Managing Knitting & Craft Kit Inventory on Shopify: A Complete BOM Solution

Solve fragmented inventory for DIY craft kits. Learn how to sync yarn, needles, and patterns across multiple Shopify listings using a shared Bill of Materials (BOM) with Material Manager.

The Industry Challenge: Fragmented Craft Inventory

For Shopify merchants in the knitting and craft kit vertical, inventory management is rarely a 1:1 relationship. A single “Sunset Wool” yarn SKU might be a component in a “Beginner Scarf Kit,” a “Luxury Beanie Set,” and also sold as an individual skein.

This creates the N:1 inventory problem: when a customer buys a scarf kit, your available stock for the beanie set and the individual yarn must decrease instantly. Standard Shopify inventory tracking fails here because it cannot link multiple finished products to a shared pool of raw materials. Without a specialized Bill of Materials (BOM) system, craft stores face constant overselling risks or the manual burden of updating stock levels across dozens of listings every time a sale occurs.

The Solution: Centralized Material Linking

Material Manager bridges this gap by acting as the single source of truth for your components. Instead of tracking the “Kit,” you track the “Materials.”

By creating a raw material entry for your specific yarn, needles, or decorative notions, you can link that single resource to every Shopify variant that consumes it. For example:

  • Raw Material: “Midnight Blue Merino Yarn” (Stock: 100 units)
  • Product A: “Simple Toque Kit” (Consumes 1 unit)
  • Product B: “Cable Knit Sweater Kit” (Consumes 8 units)
  • Product C: “Individual Skein” (Consumes 1 unit)

When you update the stock of the “Midnight Blue Merino” within Material Manager, the app automatically recalculates and pushes the new “Available to Sell” quantities to Products A, B, and C simultaneously.

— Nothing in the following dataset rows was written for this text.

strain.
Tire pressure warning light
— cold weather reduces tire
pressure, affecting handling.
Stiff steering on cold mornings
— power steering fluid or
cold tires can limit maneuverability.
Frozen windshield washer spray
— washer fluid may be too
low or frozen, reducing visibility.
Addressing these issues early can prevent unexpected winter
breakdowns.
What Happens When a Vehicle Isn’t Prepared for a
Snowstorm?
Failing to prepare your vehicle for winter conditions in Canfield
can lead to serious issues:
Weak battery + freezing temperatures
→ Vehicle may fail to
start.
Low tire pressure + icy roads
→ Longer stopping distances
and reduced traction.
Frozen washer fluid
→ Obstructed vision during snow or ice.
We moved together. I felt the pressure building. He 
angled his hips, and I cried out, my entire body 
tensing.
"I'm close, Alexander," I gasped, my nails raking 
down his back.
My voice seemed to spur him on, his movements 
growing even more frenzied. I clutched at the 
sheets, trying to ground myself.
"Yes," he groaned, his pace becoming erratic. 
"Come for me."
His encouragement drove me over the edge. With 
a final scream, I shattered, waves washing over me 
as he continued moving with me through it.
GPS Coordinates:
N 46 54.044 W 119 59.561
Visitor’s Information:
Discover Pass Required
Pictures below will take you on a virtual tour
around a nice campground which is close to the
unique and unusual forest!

Real-Time Logic & Inventory Propagation

Accuracy in the craft industry requires instant updates. Material Manager utilizes two-way communication with Shopify to ensure your storefront reflects actual physical availability:

  1. Deduction on Sale: When an order is placed, the app identifies which raw materials are required for those specific kit variants and deducts them from your material inventory.
  2. Global Sync: The moment those material levels change, Material Manager pushes updated stock counts to every other product variant linked to those materials.
  3. Cart Validation: To prevent overselling during high-traffic launches, the app’s real-time cart and checkout validation ensures customers cannot add more kits to their cart than your current raw material stock can support.

Hybrid Workflow: Pre-assembled vs. On-Demand

Craft businesses often operate with mixed fulfillment models. Material Manager supports a flexible, hybrid workflow:

  • On-Demand Kits: Most kits are picked and packed at the moment of sale. The app calculates how many you could sell based on loose components.
  • Pre-assembled Stock: If you pre-box 50 “Holiday Embroidery Kits” for a market, the app tracks this “Assembled Inventory” separately.
  • Prioritized Fulfillment: When an order comes in, the system intelligently draws from pre-assembled stock first. If none is available, it switches to deducting from raw materials, ensuring your fulfillment team always knows exactly what is on the shelf.

Professional Operational Tools

Beyond simple syncing, Material Manager provides the technical infrastructure needed to scale a craft brand:

  • Purchase Orders: Generate POs for yarn suppliers or needle manufacturers directly within the app. Incoming stock is received into your raw material counts, instantly making all associated kits “In Stock” on your store.
  • Low Stock Alerts: Set specific thresholds for critical components. Get notified before you run out of the specific pattern booklets or unique dyes that hold up your entire kit production.
  • Sales Forecasting: Leverage historical data to see which materials are moving fastest, allowing for smarter bulk purchasing and better resource allocation.

By shifting from product-based tracking to material-based management, knitting and craft stores can eliminate manual data entry, stop overselling, and focus on creating the kits their customers love.